Mas é como todo relacionamento. No início, a paixão ardente. Com o tempo, fui descobrindo os defeitos dela e, claro, ela foi descobrindo os meus. Ela me disse certa vez que eu não era tão inteligente quanto parecia, mas ela me quis assim mesmo.

Eu não desisti dela também, mesmo com sua falta de planejamento financeiro. Talvez seja porque sou capricorniana, mas isso me tira do sério.

Ela também parecia tão preconceituosa… Acho que é por causa do mundo em que sempre viveu: branco e elitista. Eu odeio isso nela e nós sempre brigávamos.

O primeiro mês foi comemorado no bandejão, dá para acreditar? Muita gente diz que eu exagero, mas ainda acho que foi o melhor filé de frango e a melhor goiabada que eu comi. Sim, sou uma romântica incorrigível.

Ilustração: Claudia Kodama

Todo nosso primeiro ano foi mágico. Estávamos nos descobrindo. Passávamos o dia inteiro juntas e, mesmo assim, no fim de cada dia, eu conhecia algo novo dela.

Como em 2016 teve greve, nos víamos pouco, mas todas as vezes em que nos encontrávamos era como se fosse a primeira vez. Queria gritar ao mundo inteiro que eu estava com ela. Sorria só de pensar no quão difícil foi para conquistá-la.

O nosso segundo ano juntas não foi tão mágico assim… Me senti desrespeitada algumas vezes. Nessa época, descobri que ela é machista e que, muitas vezes, não tem empatia com as pessoas que mais precisam. Mas eu ainda estava aceitando… Porque, apesar de tudo isso, ela ainda me fazia bem. Foi aí que a nossa paixão começou a se tornar amor. Amor racional, maduro.

Eu sei que não sou a melhor jornalista com quem ela já se relacionou, mas a gente se gostava e escolhia ficar juntas todos os dias quando nos encontrávamos.

Trechos dos dados:

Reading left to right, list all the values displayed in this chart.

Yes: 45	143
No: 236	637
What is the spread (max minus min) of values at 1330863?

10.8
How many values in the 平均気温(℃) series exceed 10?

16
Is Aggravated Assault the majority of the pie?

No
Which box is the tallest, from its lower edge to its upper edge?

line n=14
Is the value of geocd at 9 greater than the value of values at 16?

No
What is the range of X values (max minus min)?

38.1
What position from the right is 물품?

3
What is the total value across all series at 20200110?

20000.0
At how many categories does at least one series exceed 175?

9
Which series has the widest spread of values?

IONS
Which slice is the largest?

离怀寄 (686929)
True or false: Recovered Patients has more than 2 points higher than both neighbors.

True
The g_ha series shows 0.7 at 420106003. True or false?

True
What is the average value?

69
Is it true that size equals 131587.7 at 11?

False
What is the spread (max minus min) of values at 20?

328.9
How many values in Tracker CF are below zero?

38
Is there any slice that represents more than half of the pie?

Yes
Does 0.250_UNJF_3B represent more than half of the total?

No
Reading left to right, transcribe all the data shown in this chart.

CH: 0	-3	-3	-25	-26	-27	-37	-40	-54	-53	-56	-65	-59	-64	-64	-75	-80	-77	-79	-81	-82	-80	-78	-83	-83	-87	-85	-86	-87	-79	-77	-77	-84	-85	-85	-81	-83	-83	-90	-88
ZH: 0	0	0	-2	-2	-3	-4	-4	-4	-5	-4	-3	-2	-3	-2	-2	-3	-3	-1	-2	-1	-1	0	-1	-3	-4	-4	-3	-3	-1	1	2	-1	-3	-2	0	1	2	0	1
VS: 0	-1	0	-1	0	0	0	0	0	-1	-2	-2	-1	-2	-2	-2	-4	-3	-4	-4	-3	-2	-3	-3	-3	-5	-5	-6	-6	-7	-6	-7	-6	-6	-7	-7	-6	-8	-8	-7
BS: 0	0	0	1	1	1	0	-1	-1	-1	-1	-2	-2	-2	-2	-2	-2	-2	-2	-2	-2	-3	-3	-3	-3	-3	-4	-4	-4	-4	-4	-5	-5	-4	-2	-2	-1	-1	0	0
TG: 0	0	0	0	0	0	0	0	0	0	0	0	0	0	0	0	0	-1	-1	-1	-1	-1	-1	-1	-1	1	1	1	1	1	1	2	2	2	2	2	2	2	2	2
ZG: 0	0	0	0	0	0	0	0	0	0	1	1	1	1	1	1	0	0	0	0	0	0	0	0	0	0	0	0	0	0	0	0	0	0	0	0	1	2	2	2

Exercícios a resolver:
[1] No relato sobre o relacionamento, onde foi comemorado o primeiro mês?
[2] Continue o relato sobre o relacionamento a partir da última frase apresentada.
As linhas provêm de outra fonte, sem relação com o texto.

Respostas dos exercícios:
[1] No bandejão.

[2]
O mais louco, depois desses anos, é ver que isso acontece, hoje em dia, com outras pessoas. Às vezes me pego admirando o brilho no olhar em quem acabou de conhecê-la. Ela é hipnotizadora.

Eu amava sentir que podia ser eu mesma com ela e, não vou negar, ainda sinto isso. Queria que todos tivessem essa mesma experiência… É normal querer dividir o meu amor?

O nosso terceiro ano juntas foi decisivo. Eu sentia que podia chamá-la de lar. Mas, ao mesmo tempo, ela me provocava a ponto de eu não saber por que mantinha aquele relacionamento. Não me sentia boa o suficiente para permanecer, mas acreditava que ela me engrandecia e, por isso, não cogitei fugir.

Ela também não aceita diferenças. Até parece que gosta de lidar com máquinas e não com seres humanos. É aficionada por produtividade.

A nossa comunicação? Um verdadeiro fiasco.

Tudo isso caminhou para que, no quarto ano juntas, não nos víssemos com tanta frequência. Eu comecei a ocupar outros espaços. Nenhum era como ela, é fato. Eles exigiam ainda mais de mim.

Me sentia tão exausta que, no fim do dia, não tinha mais forças para vê-la. O fim, que se arrastava para chegar, mas que ambas sabíamos que ia chegar, foi conturbado. Eu não sabia quem eu era. Não tinha tempo para as outras atividades, não tinha tempo para ela, não tinha tempo para minha saúde, não tinha tempo para minha família. Até hoje não sei onde foi parar o tempo naquela época.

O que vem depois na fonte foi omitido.